De plus, comme l'a également retenu la jurisprudence susvisée, accorder au recourant la restitution du montant payé par son père, dès lors qu'il a obtenu son permis par succession, gratuitement, ne respecterait pas l'égalité de traitement avec les autres chauffeurs ayant, eux, acquis leur permis à titre onéreux. En effet, cela reviendrait à favoriser les exploitants de taxi ayant obtenu le permis par succession, sans paiement de taxe unique, au détriment des chauffeurs ayant quant à eux obtenu le permis à titre onéreux. Le but de l'art. 46 al. 3 LTVTC ne vise qu'à garantir l'égalité de traitement entre les exploitants de taxi ayant dû payer une taxe unique selon l'aLTaxis et les autres, lors de l'entrée en vigueur de la LTVTC. Les travaux préparatoires précisent bien que dans l'esprit de la loi, cet article ne vise qu'à permettre de « rembourser », lors de l'entrée en vigueur de la LTVTC, les chauffeurs ayant contribué au fonds de taxi selon l'aLTaxis. En effet, la LTVTC modifie intégralement le système mis en place, en supprimant la notion de permis de service public, remplacé par une taxe annuelle et en supprimant également le fonds de taxi (Rapport de la commission des transports chargée d'étudier le projet de loi du Conseil d'État sur les taxis et les voitures de transport avec chauffeur - LTVTC -, PL 11709-A et PL 11710-A, p. 346 ; ATA).

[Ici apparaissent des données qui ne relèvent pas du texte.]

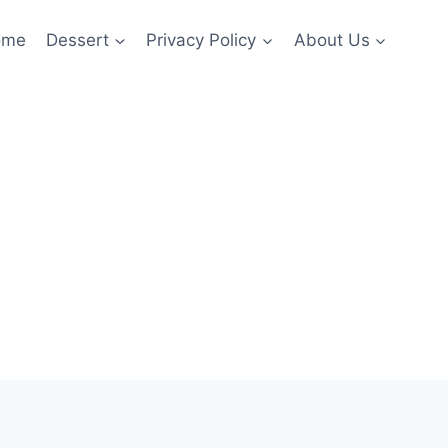
ome
Dessert
Privacy Policy
About Us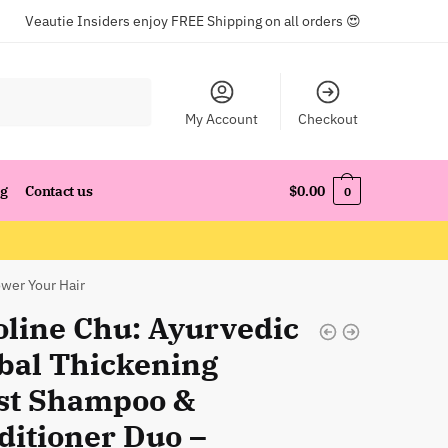
Veautie Insiders enjoy FREE Shipping on all orders 😍
My Account
Checkout
og
Contact us
$
0.00
0
wer Your Hair
oline Chu: Ayurvedic
bal Thickening
st Shampoo &
ditioner Duo –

d. Cette interprétation est soutenue par la lecture de l'art. 47 al. 4 LTVTC, qui prévoit que la cession de l'autorisation (que celle-ci ait lieu à titre gracieux ou non) éteint définitivement toute prétention, du cédant comme du cessionnaire, au paiement du montant compensatoire de la taxe unique au sens de la loi sur les taxis et limousines, du 21 janvier 2005.

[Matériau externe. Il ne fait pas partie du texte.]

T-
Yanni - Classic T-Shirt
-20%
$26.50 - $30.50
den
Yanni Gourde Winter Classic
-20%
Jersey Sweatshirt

Le recours sera ainsi rejeté et la décision querellée confirmée.

9) Vu ce qui précède, un émolument de CHF 500.- sera mis à la charge solidaire des recourants, qui succombent (art. 87 al.1 LPA), et aucune indemnité de procédure ne leur sera allouée (art. 87 al. 2 LPA).

 

* * * * *

PAR CES MOTIFS
LA CHAMBRE ADMINISTRATIVE

à la forme :

déclare irrecevable le recours interjeté le 14 septembre 2018 par Monsieur B______ contre la décision du 17 août 2018 du service de police du commerce et de lutte contre le travail au noir ;

déclare recevable le recours interjeté le 14 septembre 2018 par Monsieur A______ contre la décision du 17 août 2018 du service de police du commerce et de lutte contre le travail au noir ;

au fond :

le rejette ;

met un émolument de CHF 500.- à la charge solidaire de Monsieur A______ et de Monsieur B______ ;

dit qu'il n'est pas alloué d'indemnité de procédure ;

dit que, conformément aux art. 82 ss de la loi fédérale sur le Tribunal fédéral du 17 juin 2005 (LTF - RS 173.110), le présent arrêt peut être porté dans les trente jours qui suivent sa notification par-devant le Tribunal fédéral, par la voie du recours en matière de droit public ; le mémoire de recours doit indiquer les conclusions, motifs et moyens de preuve et porter la signature du recourant ou de son mandataire ; il doit être adressé au Tribunal fédéral, 1000 Lausanne 14, par voie postale ou par voie électronique aux conditions de l'art. 42 LTF. Le présent arrêt et les pièces en possession du recourant, invoquées comme moyens de preuve, doivent être jointes à l'envoi ;

communique le présent arrêt à Me Bénédicte Amsellem-Ossipow, avocate des recourants, ainsi qu'au service de police du commerce et de lutte contre le travail au noir.

Siégeant : Mme Krauskopf, présidente, Mmes Payot Zen-Ruffinen et Cuendet, juges.

Au nom de la chambre administrative :

la greffière-juriste :

 

 

S. Hüsler Enz

 

 

la présidente siégeant :

 

 

F. Krauskopf

 

Copie conforme de cet arrêt a été communiquée aux parties.